### Work item
What is needed is an exact copy of the lines in the entries below from the one holding "index pip: (696, 384)" through the one holding "thumb tip: (288, 231)", pictures excluded.

### Material provided
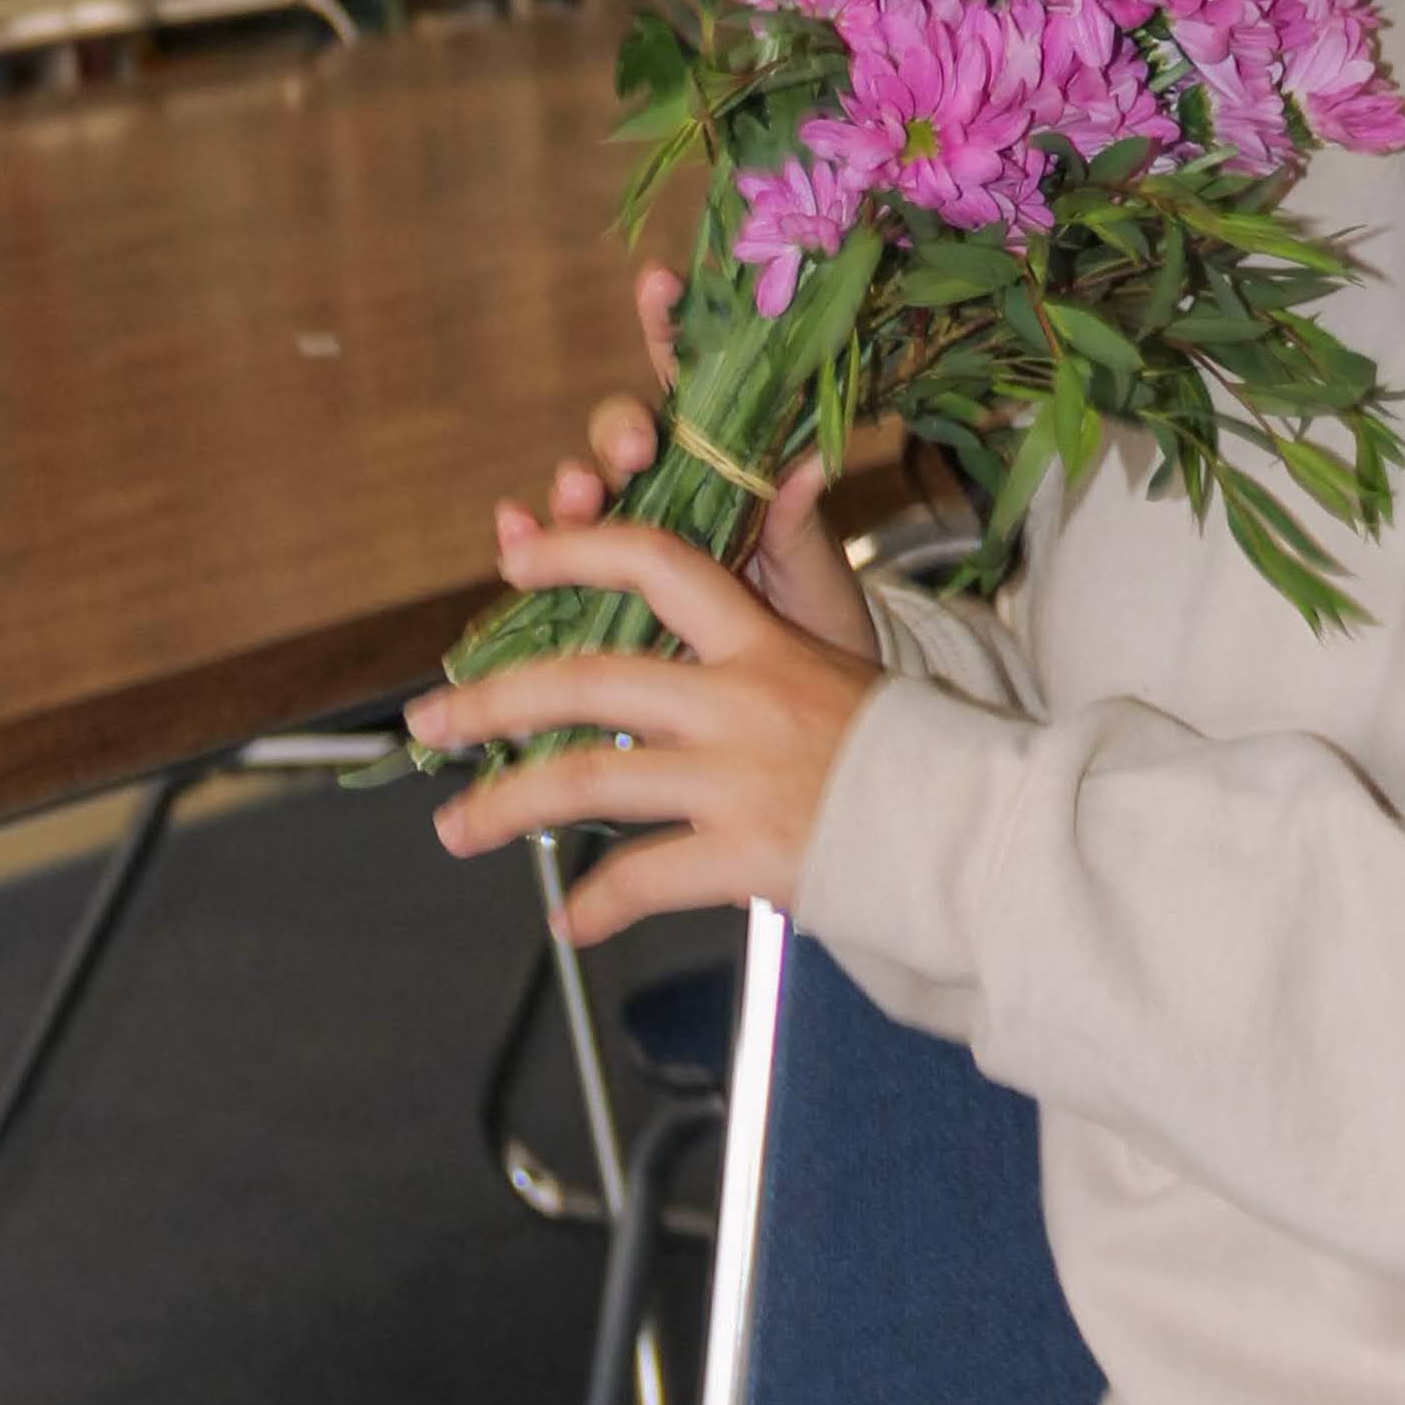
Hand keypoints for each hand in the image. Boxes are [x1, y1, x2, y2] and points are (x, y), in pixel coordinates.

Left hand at [414, 514, 879, 939]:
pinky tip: (572, 922)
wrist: (975, 832)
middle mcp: (740, 701)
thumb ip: (778, 600)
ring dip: (505, 805)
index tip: (514, 558)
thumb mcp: (837, 656)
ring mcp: (737, 779)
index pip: (659, 565)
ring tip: (456, 828)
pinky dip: (597, 904)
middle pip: (586, 680)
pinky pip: (641, 877)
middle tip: (429, 723)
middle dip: (491, 702)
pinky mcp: (745, 854)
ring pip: (587, 780)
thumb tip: (780, 482)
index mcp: (762, 642)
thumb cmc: (906, 748)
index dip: (578, 552)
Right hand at [526, 262, 878, 660]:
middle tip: (638, 450)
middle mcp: (669, 493)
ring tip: (580, 497)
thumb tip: (811, 463)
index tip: (660, 279)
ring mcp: (628, 541)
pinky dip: (525, 543)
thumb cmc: (817, 627)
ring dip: (573, 487)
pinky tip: (513, 536)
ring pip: (584, 494)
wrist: (799, 721)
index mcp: (728, 469)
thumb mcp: (817, 575)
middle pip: (623, 435)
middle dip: (618, 431)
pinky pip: (549, 562)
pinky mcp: (596, 595)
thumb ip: (798, 522)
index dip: (671, 328)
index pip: (696, 384)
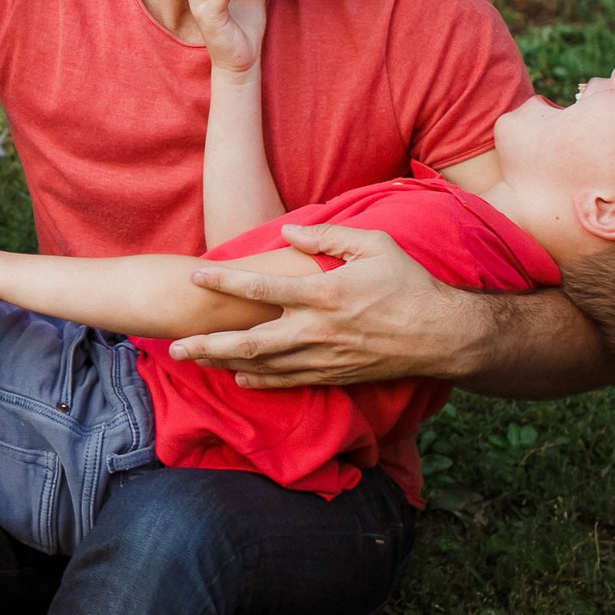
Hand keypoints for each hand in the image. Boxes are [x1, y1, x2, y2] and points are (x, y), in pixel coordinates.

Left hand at [168, 224, 474, 386]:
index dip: (223, 282)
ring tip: (192, 362)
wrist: (442, 336)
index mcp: (323, 293)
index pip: (260, 288)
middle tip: (172, 348)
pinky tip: (237, 379)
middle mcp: (316, 330)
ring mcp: (323, 358)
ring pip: (263, 367)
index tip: (193, 276)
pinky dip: (260, 382)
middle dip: (206, 346)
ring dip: (223, 366)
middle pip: (248, 342)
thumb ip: (328, 236)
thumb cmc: (410, 283)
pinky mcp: (334, 376)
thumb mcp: (375, 244)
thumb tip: (288, 231)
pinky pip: (288, 383)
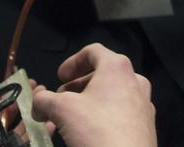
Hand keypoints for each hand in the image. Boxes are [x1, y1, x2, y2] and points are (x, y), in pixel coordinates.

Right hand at [31, 44, 155, 146]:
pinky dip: (104, 114)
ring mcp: (143, 104)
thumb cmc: (97, 129)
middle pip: (103, 73)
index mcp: (117, 67)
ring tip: (73, 116)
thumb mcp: (61, 110)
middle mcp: (134, 80)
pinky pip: (122, 112)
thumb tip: (38, 103)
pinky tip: (91, 132)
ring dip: (91, 100)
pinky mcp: (146, 125)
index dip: (71, 62)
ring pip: (113, 93)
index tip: (59, 77)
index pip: (93, 51)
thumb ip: (44, 100)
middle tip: (61, 98)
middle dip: (78, 84)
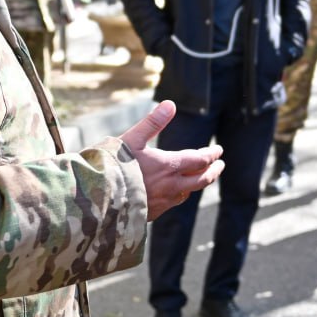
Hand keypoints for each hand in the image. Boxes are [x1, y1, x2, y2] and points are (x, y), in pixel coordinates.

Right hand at [119, 101, 224, 219]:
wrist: (97, 200)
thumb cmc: (112, 166)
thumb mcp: (131, 138)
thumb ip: (152, 122)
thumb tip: (170, 104)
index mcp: (168, 166)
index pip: (200, 161)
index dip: (211, 155)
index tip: (218, 150)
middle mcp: (170, 186)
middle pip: (202, 180)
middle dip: (213, 171)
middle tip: (220, 165)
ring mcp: (162, 202)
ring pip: (188, 193)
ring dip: (197, 183)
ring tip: (199, 177)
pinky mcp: (152, 213)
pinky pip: (173, 203)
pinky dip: (180, 194)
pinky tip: (175, 192)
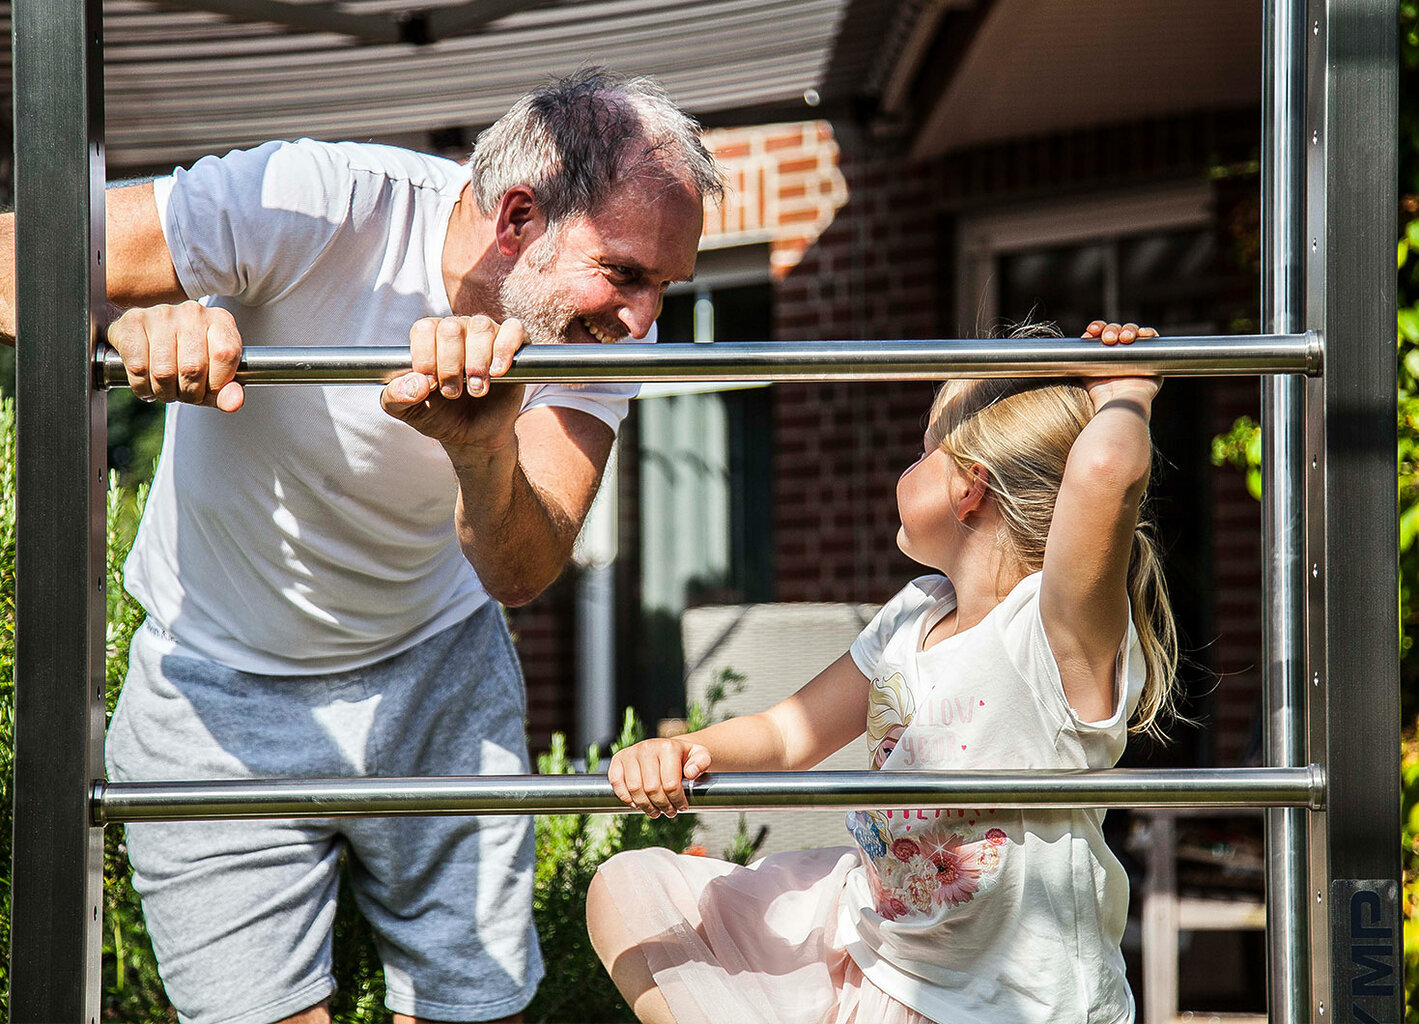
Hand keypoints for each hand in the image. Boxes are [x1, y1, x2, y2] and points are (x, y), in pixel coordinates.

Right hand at [107, 300, 243, 411]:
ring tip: (165, 389)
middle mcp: (193, 313)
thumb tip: (234, 403)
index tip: (207, 390)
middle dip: (187, 393)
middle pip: (192, 368)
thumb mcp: (214, 373)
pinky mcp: (133, 320)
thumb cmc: (186, 356)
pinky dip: (142, 386)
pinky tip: (146, 384)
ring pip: (164, 371)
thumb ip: (227, 390)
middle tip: (183, 394)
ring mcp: (162, 314)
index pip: (225, 356)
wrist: (145, 334)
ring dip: (163, 392)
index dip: (216, 384)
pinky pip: (138, 368)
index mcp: (220, 321)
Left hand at [381, 314, 528, 451]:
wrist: (473, 437)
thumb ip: (395, 397)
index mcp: (430, 338)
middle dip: (449, 365)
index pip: (424, 329)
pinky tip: (498, 372)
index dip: (425, 356)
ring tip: (477, 390)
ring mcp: (487, 335)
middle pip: (451, 327)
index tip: (429, 384)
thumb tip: (415, 384)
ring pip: (481, 327)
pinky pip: (513, 330)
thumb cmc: (440, 416)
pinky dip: (505, 349)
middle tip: (452, 393)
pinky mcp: (515, 346)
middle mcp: (459, 329)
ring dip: (476, 363)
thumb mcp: (407, 411)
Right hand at [607, 737, 713, 817]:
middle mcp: (647, 747)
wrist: (666, 749)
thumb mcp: (700, 756)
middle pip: (652, 789)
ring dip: (645, 806)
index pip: (670, 784)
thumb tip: (690, 772)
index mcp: (667, 747)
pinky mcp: (618, 760)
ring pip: (634, 789)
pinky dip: (626, 798)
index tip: (682, 807)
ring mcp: (630, 753)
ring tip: (655, 811)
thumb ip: (702, 762)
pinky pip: (617, 784)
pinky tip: (637, 803)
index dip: (677, 801)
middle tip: (669, 812)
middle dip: (662, 806)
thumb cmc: (684, 757)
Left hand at [1082, 320, 1161, 409]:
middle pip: (1117, 330)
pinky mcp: (1153, 358)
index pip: (1102, 333)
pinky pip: (1152, 339)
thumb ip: (1082, 358)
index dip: (1098, 328)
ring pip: (1133, 332)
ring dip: (1128, 330)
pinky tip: (1143, 335)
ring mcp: (1137, 354)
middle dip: (1112, 330)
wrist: (1120, 404)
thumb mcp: (1087, 372)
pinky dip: (1148, 333)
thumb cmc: (1102, 394)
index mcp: (1105, 354)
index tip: (1091, 332)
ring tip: (1124, 339)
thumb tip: (1078, 341)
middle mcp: (1121, 352)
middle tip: (1108, 339)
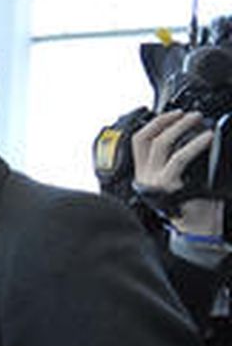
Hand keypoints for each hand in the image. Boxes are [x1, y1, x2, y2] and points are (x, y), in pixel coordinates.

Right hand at [132, 110, 225, 236]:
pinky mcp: (168, 187)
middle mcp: (144, 179)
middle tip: (188, 114)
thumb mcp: (178, 182)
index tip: (172, 113)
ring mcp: (154, 183)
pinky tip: (207, 137)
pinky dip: (194, 145)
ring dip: (180, 127)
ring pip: (160, 145)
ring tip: (196, 119)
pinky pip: (179, 159)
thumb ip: (174, 164)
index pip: (138, 142)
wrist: (199, 232)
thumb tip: (190, 136)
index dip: (154, 124)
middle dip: (168, 121)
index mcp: (143, 176)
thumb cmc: (194, 206)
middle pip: (147, 140)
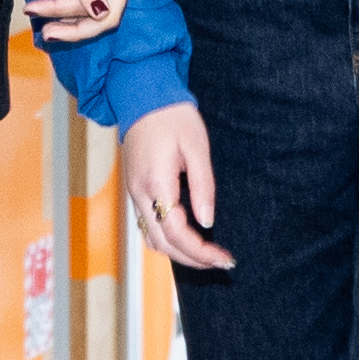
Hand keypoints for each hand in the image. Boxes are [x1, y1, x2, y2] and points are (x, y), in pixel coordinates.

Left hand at [25, 0, 132, 42]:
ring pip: (102, 15)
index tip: (32, 9)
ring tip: (48, 30)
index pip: (93, 2)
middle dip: (75, 30)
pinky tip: (59, 20)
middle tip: (46, 34)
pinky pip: (96, 6)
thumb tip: (99, 12)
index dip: (62, 10)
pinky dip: (77, 15)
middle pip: (107, 17)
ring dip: (74, 25)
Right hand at [117, 101, 228, 272]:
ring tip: (207, 256)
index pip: (176, 233)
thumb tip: (207, 222)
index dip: (201, 252)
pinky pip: (149, 225)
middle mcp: (139, 194)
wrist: (142, 96)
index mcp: (156, 183)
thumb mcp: (197, 148)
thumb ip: (203, 187)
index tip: (224, 258)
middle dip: (192, 259)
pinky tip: (188, 239)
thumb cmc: (173, 117)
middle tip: (221, 263)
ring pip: (152, 238)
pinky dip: (167, 240)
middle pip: (162, 244)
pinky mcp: (135, 190)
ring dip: (178, 253)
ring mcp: (134, 193)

### Response to this task
index pip: (696, 384)
Hand keypoints for each hand in the image. Boxes are [x1, y1, x2, y2] and points are (x, y), in pixel coordinates.

Left hand at [168, 224, 474, 386]:
index dip: (223, 282)
ring tip: (192, 362)
wrist: (442, 336)
index mcp: (323, 293)
index pip: (260, 288)
middle tip: (172, 348)
pinky tip: (237, 379)
middle mcp: (316, 330)
ring mcp: (323, 358)
ring pip: (263, 367)
index tip: (193, 276)
pinky dip: (260, 382)
middle dip: (206, 346)
ring dip: (223, 366)
middle pip: (248, 342)
thumb ip: (328, 236)
thumb cmc: (410, 283)
pinky mcp: (334, 376)
thumb mcp: (375, 244)
thumb tip: (288, 231)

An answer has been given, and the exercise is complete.